Segundo a denúncia, o homem entrou na casa da vítima, a amarrou e a manteve por cárcere privado. Em seguida, estuprou a jovem e, para não ser descoberto pelo crime, estrangulou a mulher até a morte. Ele também enrolou o corpo em um lençol e o colocou no porta-malas do carro, para ocultar o cadáver. No entanto, o homem capotou o veículo e o corpo foi descoberto.
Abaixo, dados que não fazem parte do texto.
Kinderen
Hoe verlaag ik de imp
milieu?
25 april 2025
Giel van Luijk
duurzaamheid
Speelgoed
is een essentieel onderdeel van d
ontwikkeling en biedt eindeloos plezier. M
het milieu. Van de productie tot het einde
Também foram encontrados com ele um botijão de gás e uma televisão, ambos furtados da casa da fisioterapeuta.
Jeferson foi denunciado por homicídio (artigo 121 do Código Penal), com as qualificadoras de meio cruel (asfixia, parágrafo 2º, inciso III), recurso que dificultou a defesa da vítima (inciso IV), para assegurar a impunidade de outro crime (inciso V) e menosprezo à condição de mulher da vítima (feminicídio – inciso VI). Ele também foi acusado pelos crimes de cárcere privado, estupro de vulnerável, furto qualificado e ocultação de cadáver.
Por fim, o promotor do caso requereu a imposição do valor de R$ 500 mil como reparação aos prejuízos materiais e morais sofridos pelos familiares da vítima.
Diante do exposto, a juíza Grymã Guerreiro Caetano Bento, considerando a prova da materialidade do crime, indícios de autoria e a demonstração de não estarem presentes quaisquer excludentes de tipicidade, ilicitude ou culpabilidade, decidiu pronunciar o réu, mandando-a júri pelos crimes descritos, com as qualificadoras.
A magistrada também manteve a prisão preventiva de Jeferson Erivaldo da Silva Nascimento, entendendo estarem presentes os requisitos necessários para a medida, elencados no artigo 312 do Código de Processo Penal (CPP), por verificar que permanecem os motivos que levaram à prisão do acusado e para garantir a ordem pública.